_Problem requirements_
Please return the data below word for word, leaving out the pictures.

_Material for this exercise_
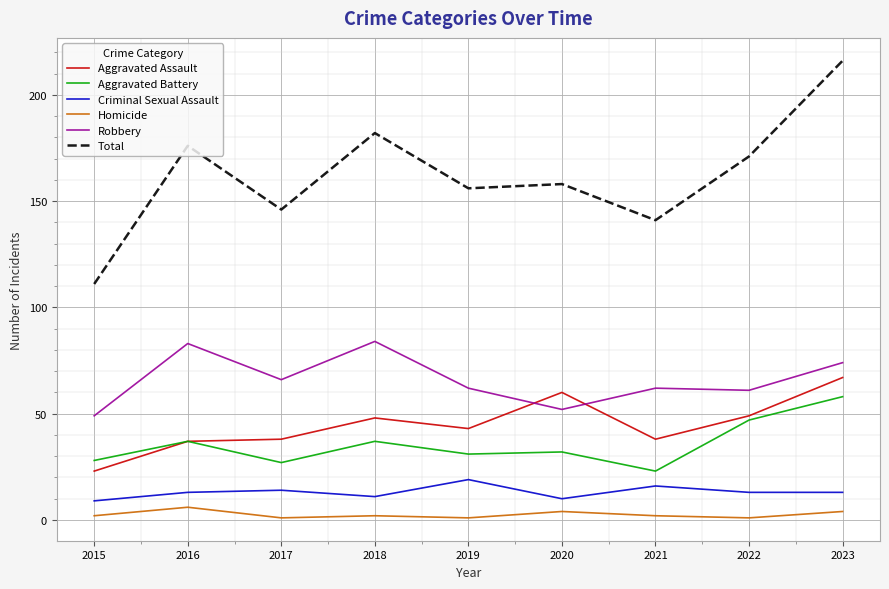

Is it true that Aggravated Assault equals 17 at 2022?

False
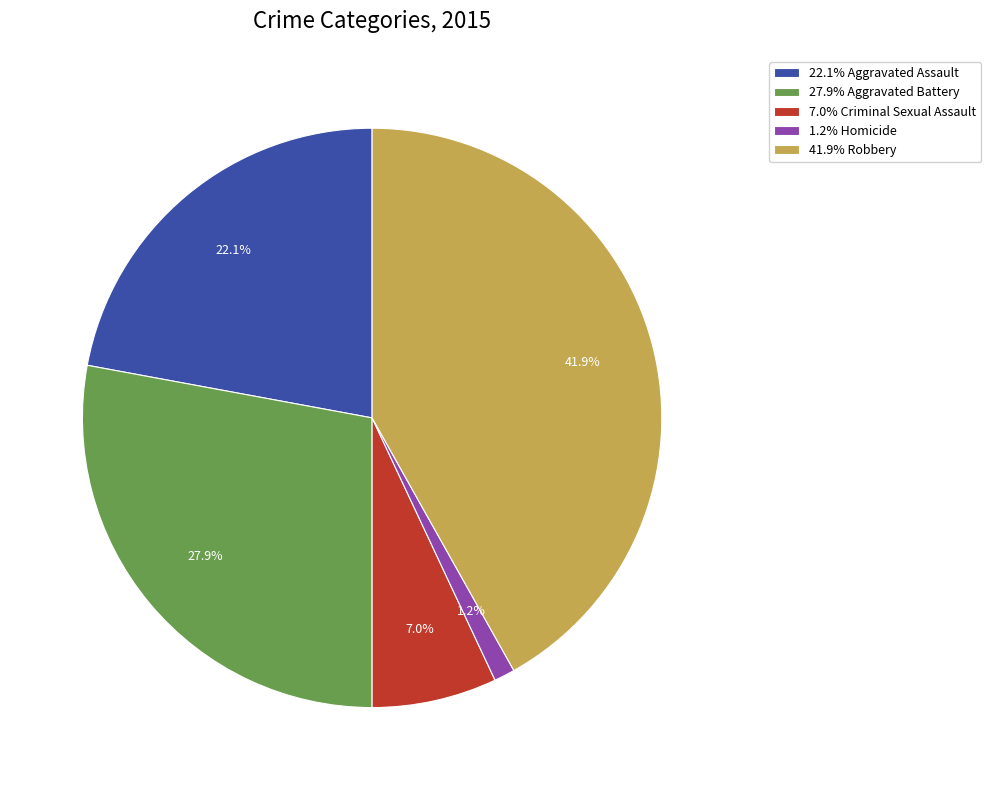

Rank the categories by value from highest to lowest.

41.9% Robbery, 27.9% Aggravated Battery, 22.1% Aggravated Assault, 7.0% Criminal Sexual Assault, 1.2% Homicide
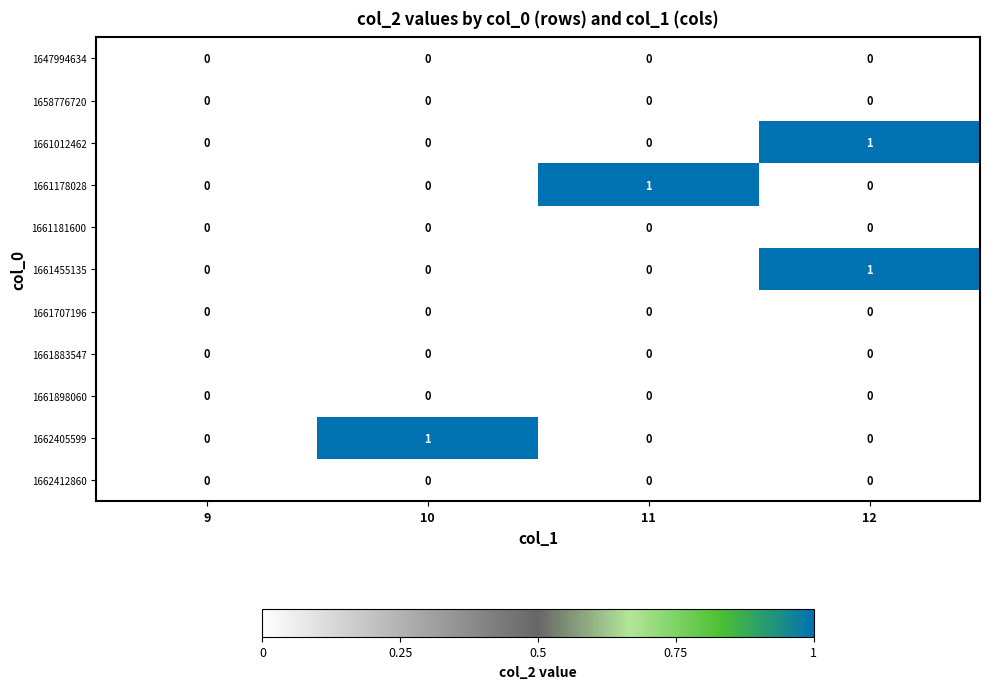

The 1661883547 series shows 0 at 12. True or false?

True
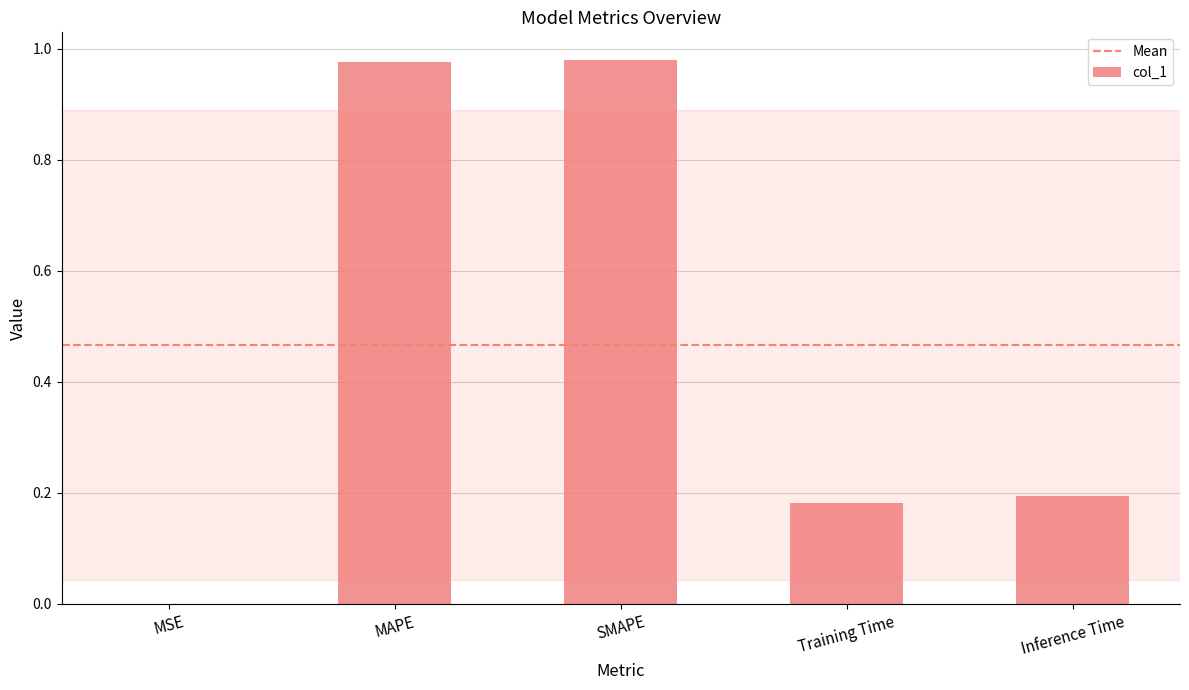

Is it true that the value at Inference Time is 0.3?

False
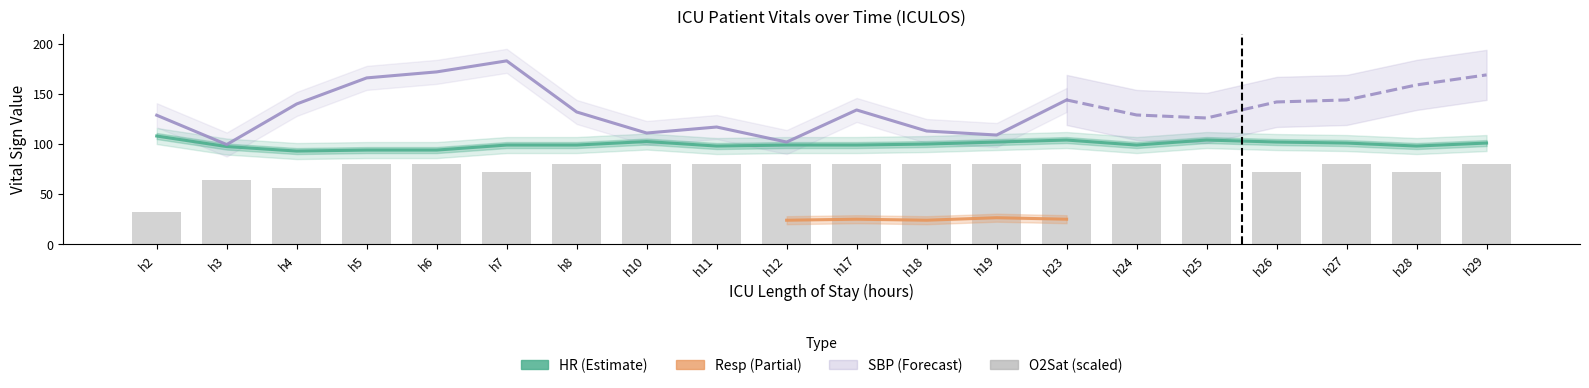

Rank the categories by O2Sat value from lowest to highest.

h2, h4, h3, h7, h26, h28, h5, h6, h8, h10, h11, h12, h17, h18, h19, h23, h24, h25, h27, h29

_Exercise output_
Is it true that Aggravated Assault equals 17 at 2022?

False

Rank the categories by value from highest to lowest.

41.9% Robbery, 27.9% Aggravated Battery, 22.1% Aggravated Assault, 7.0% Criminal Sexual Assault, 1.2% Homicide

The 1661883547 series shows 0 at 12. True or false?

True

Is it true that the value at Inference Time is 0.3?

False

Rank the categories by O2Sat value from lowest to highest.

h2, h4, h3, h7, h26, h28, h5, h6, h8, h10, h11, h12, h17, h18, h19, h23, h24, h25, h27, h29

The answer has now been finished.